Ten-year-old Jimena Pérez loves life with her parents in El Salvador. They sell fruit at the market, just like her grandmother and great-grandmother did. “Fruits / are a blessing / like you, Jimena,” her mother tells her. But one day a group of boys threaten her friend Rosenda at school. “You know / what will happen / to your family / if you don’t join us.” Jimena’s parents, afraid gangs will try to recruit her too, decide she must go to the United States with her mother.
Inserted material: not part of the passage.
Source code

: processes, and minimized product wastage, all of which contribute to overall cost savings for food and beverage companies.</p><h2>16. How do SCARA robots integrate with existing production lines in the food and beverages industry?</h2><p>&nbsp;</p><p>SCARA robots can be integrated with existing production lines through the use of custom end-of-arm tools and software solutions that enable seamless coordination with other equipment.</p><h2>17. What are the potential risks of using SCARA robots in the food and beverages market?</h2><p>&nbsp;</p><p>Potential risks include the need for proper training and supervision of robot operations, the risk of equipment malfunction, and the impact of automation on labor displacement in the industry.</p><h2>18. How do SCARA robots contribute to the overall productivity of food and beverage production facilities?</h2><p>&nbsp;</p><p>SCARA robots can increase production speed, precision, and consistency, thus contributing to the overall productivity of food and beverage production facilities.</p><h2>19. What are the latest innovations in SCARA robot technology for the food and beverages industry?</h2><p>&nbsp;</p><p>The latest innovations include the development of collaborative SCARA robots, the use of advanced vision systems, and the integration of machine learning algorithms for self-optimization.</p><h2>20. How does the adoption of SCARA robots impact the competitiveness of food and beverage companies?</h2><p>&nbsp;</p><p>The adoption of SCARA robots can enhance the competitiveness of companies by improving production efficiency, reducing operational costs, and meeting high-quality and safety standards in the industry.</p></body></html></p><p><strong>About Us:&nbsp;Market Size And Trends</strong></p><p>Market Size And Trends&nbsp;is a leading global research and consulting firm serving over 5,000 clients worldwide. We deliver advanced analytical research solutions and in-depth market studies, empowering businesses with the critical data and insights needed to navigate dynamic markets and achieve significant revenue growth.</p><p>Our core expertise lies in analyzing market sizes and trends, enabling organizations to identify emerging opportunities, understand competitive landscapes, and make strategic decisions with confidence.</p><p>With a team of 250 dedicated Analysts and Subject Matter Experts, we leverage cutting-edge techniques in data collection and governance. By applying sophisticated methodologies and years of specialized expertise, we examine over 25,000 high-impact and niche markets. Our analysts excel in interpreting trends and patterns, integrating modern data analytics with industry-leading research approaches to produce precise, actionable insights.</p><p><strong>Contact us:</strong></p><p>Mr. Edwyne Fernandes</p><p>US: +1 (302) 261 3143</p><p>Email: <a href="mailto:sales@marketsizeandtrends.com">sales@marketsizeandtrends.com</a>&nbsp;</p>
She is excited and fearful, and doesn’t want to leave her father, friends and dog Sultán. “I felt sad / the way fruit looks / when it’s past ripeness.” By bus, train and on foot, mother and daughter make their way north, until one night, bright lights fill the sky and men in green uniforms rip Jimena from her mother. Imprisoned with children from El Salvador, Honduras, Guatemala and Mexico, Jimena and the others cry for their parents. One boy repeats over and over, “My father’s name is Marcos / He is in Los Angeles.” A box full of books brings her some solace, reminding her of the ones donated to kids at the market in El Salvador. “The letters kiss me / like my mama’s words / like my papa’s words / I am a little bird / Nothing can stop me / I can fly.” In this poignant narrative poem for kids ages 10-15, award-winning Salvadoran poet Jorge Argueta movingly captures the fear that drives so many Central Americans to flee their countries and the anguish created by separating children from their parents at the US border. Putting a human face on the millions of people who flee their homelands each year, this book will help young people understand the difficulties of migration and leaving behind all that is dear.

Product Details

ISBN-13: 9781518505904
Publisher: Arte Publico Press
Publication date: 06/11/2020
Sold by: Barnes & Noble
Format: eBook
File size: 8 MB
Age Range: 10 - 15 Years

About the Author

JORGE ARGUETA is a prize-winning poet and author of more than twenty children’s picture books, including Una película en mi almohada / A Movie in My Pillow (Children’s Book Press, 2001); Guacamole: Un poema para cocinar / A Cooking Poem (Groundwood Books, 2016); Agua, Agüita / Water, Little Water (Piñata Books, 2017); and Somos como las nubes / We Are Like the Clouds (Groundwood Books, 2016), which won the Lee Bennett Hopkins Poetry Award and was named to USBBY’s Outstanding International Book List, the ALA Notable Children’s Books and the Cooperative Children’s Book Center Choices. Agua, Agüita / Water, Little Water won the inaugural Campoy-Ada Award in Children’s Poetry given by the Academia Norteamericana de la Lengua Española. His poetry collection, En carne propia: Memoria poética / Flesh Wounds: A Poetic Memoir (Arte Público Press, 2017), focuses on his experiences with civil war and living in exile. A Pipil Nahua Indian, Jorge is also the founder of The Library of Dreams in his native El Salvador, a non-profit organization that promotes literacy in both rural and metropolitan areas. Jorge divides his time between San Francisco, California, and El Salvador.